TASKS FOR THIS EXERCISE
(1) According to the Akka Streams throughput article, what executes Akka Streams under the hood?
(2) From the Akka Streams throughput article, set down the part that opens with the words containing "Although it is" and closes with "the overall throughput.", copying it word for word.

TEXT SHOWN

▬▬▬▬▬▬▬▬▬▬

Maximizing Throughput for Akka Streams

I expand on these concepts in my Scale by the Bay presentation.

The Akka Streams API is fantastic for building scalable applications that involve streaming workloads. It provides high-level semantics that naturally describe these workloads, and it handles the dynamics inherent to these systems, resulting in applications that are reliable and resilient. If you are not familiar with the Akka Streams API, I published a motivating example for adopting it, as well as an article summarizing how powerful it is for handling the common patterns encountered when streaming telemetry.

The Akka Streams API is very efficient. As long as you are not constructing extremely complex graphs, it is pretty easy to achieve impressive throughput. There are situations, however, where careful attention to how the stream is ultimately executed can greatly improve the throughput, and the overall performance and scalability of the application.

In this article, I will explore a number of techniques for maximizing the throughput of Akka Streams. Rather than constructing elaborate examples, I will provide self-contained samples, in Scala, that are easy to experiment with in isolation. This article is rather long, but I wanted it to be reasonably comprehensive.

Asynchronous Boundaries

Although it is transparent to the programmer, under the hood, Akka Streams are executed by actors. A single stream will be executed by a single actor, leveraging operator fusion, unless steps are taken to introduce asynchrony and parallelism. Operator fusion dramatically improves performance, by avoiding the asynchronous messaging overhead between actors. It also has properties sympathetic to efficient, young-generation garbage-collection. For an IO or CPU-bound workload, however, allowing different segments of the stream to execute in parallel can greatly improve the overall throughput.

The following stream executes two, simulated, CPU-bound workloads in consecutive map stages, 1000 times.

// Simulate a CPU-intensive workload that takes ~10 milliseconds
def spin(value: Int): Int = {
  val start = System.currentTimeMillis()
  while ((System.currentTimeMillis() - start) < 10) {}
  value
}

Source(1 to 1000)
  .map(spin)
  .map(spin)
  .runWith(Sink.ignore)

This implementation will execute synchronously, on a single thread, and take approximately twice as long as the following implementation, which will consume two threads, performing the CPU-intensive operations concurrently.

Source(1 to 1000)
  .map(spin)
  .async
  .map(spin)
  .runWith(Sink.ignore)

The addition of async means that each map stage will be executed in a separate actor, with asynchronous message-passing used to communicate between the actors, across the asynchronous boundary.

▬▬▬▬▬▬▬▬▬▬

DATA PROVIDED
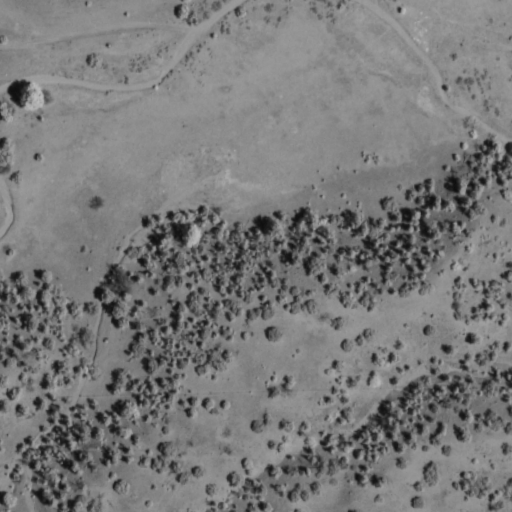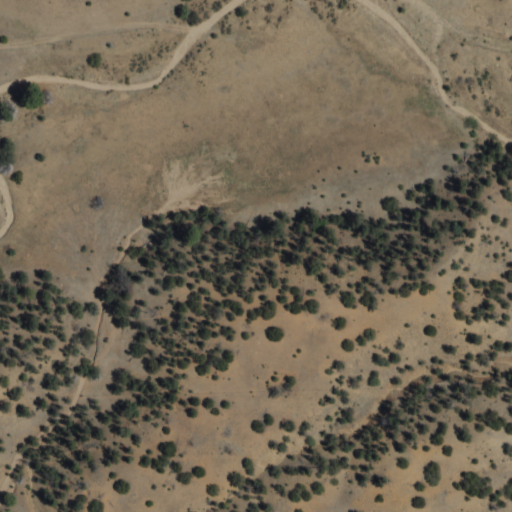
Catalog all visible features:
road: (121, 26)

▬▬▬▬▬▬▬▬▬▬

TASK-BY-TASK ANSWERS
(1) Actors

(2)
Although it is transparent to the programmer, under the hood, Akka Streams are executed by actors. A single stream will be executed by a single actor, leveraging operator fusion, unless steps are taken to introduce asynchrony and parallelism. Operator fusion dramatically improves performance, by avoiding the asynchronous messaging overhead between actors. It also has properties sympathetic to efficient, young-generation garbage-collection. For an IO or CPU-bound workload, however, allowing different segments of the stream to execute in parallel can greatly improve the overall throughput.